Pricing Lessons Learned From J.C. Penney's

by QuickBooks

2 min read

The Ron Johnson era at J.C. Penney’s has ended, leaving behind an important lesson for retailers of all sizes: Customers love a sale.

Johnson took over as CEO of Penney’s in 2011 with a resume that included a stint as senior vice president of retail for Apple. He came on board to reinvigorate a brand that has been around since 1902, when James Cash Penney opened his first dry goods store in Wyoming. On April 8, the company’s board voted Johnson out, in an effort to stop ongoing losses. In 2012, Penney’s revenue dropped 25 percent, to $13 billion.

Johnson implemented a “fair and square” pricing strategy that did away with the retailer’s constant markdowns and coupons in printed circulars. Penney’s instead began offering “everyday” value pricing. This was intended to constantly give customers the best deal around, with some extra-reduced pricing on select items for a month at a time.
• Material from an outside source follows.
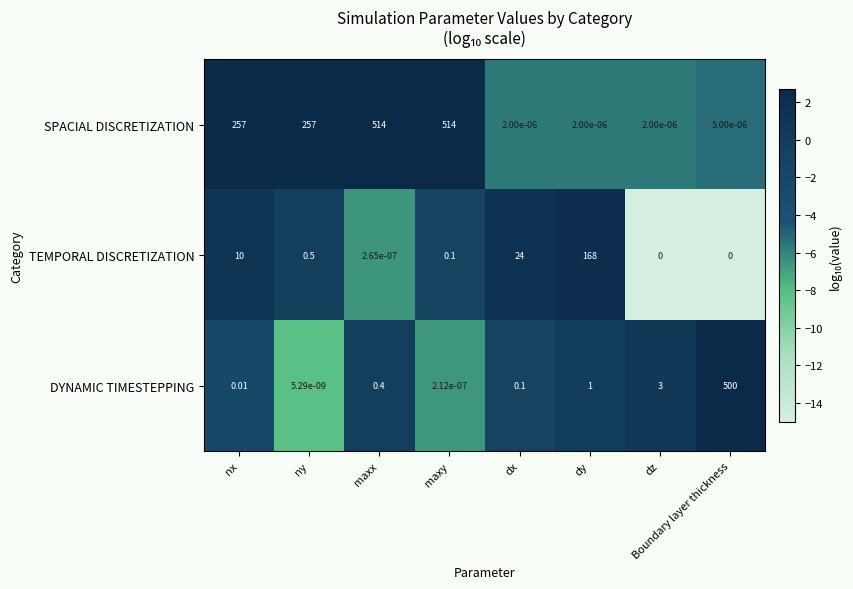

At which label is DYNAMIC TIMESTEPPING closest to 250?

dz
While Johnson spruced up stores, created boutique departments, and introduced designer labels to the sales floor, something else was happening. Sales continued to drop at Penney’s stores nationwide. Retail analysts say the everyday value pricing was a foreign concept to regular customers, who were accustomed to seeking out bargains, coupons, scratch-off discount cards, and “doorbuster” specials.

“Naturally, the assumption is that their everyday pricing represents more of a markup than any sale price would, so you still would wait for the sale,” says Penney’s shopper Melissa St. John of Raleigh, N.C. “It’s not economics; it’s psychology.”

The new pricing policy was put into place quickly, without a test run, and the first prices that changed were those of merchandise already hanging on J.C. Penney’s racks.

“Right after they switched over to their new pricing that was supposed to be better or lower, I was there,” says shopper Amy Brown of Wake Forest, N.C. “And, out of curiosity, I picked off a price sticker to see what was under it. Lo and behold, the new ‘lower’ price was, in fact, higher than the original. I’m a once-loyal shopper turned very disappointed non-shopper.”

Jasmine Bashaj, founder of So Rad baby and toddler clothing, says big chains have inspired customers to bargain shop. “The bigger stores are competing for business to become bigger and bigger,” Bashaj says. “Think of how many box stores there were in the 1980s — maybe none?”

So Rad, based near Toronto, sells its luxury products online and in stores internationally. “As a customer, I look for price breaks, too,” Bashaj says. “But  I think customers need to educate themselves about products and where they come from and their actual value.”

J.C. Penney now has a new CEO, who isn’t really new: Former chief executive Mike Ullman has been rehired. Company insiders quoted in the Wall Street Journal said they expected to scrap Johnson’s failed strategy and return the chain to more traditional department store pricing. Meanwhile, J.C. Penney is offering customers additional discounts on purchases in stores and online.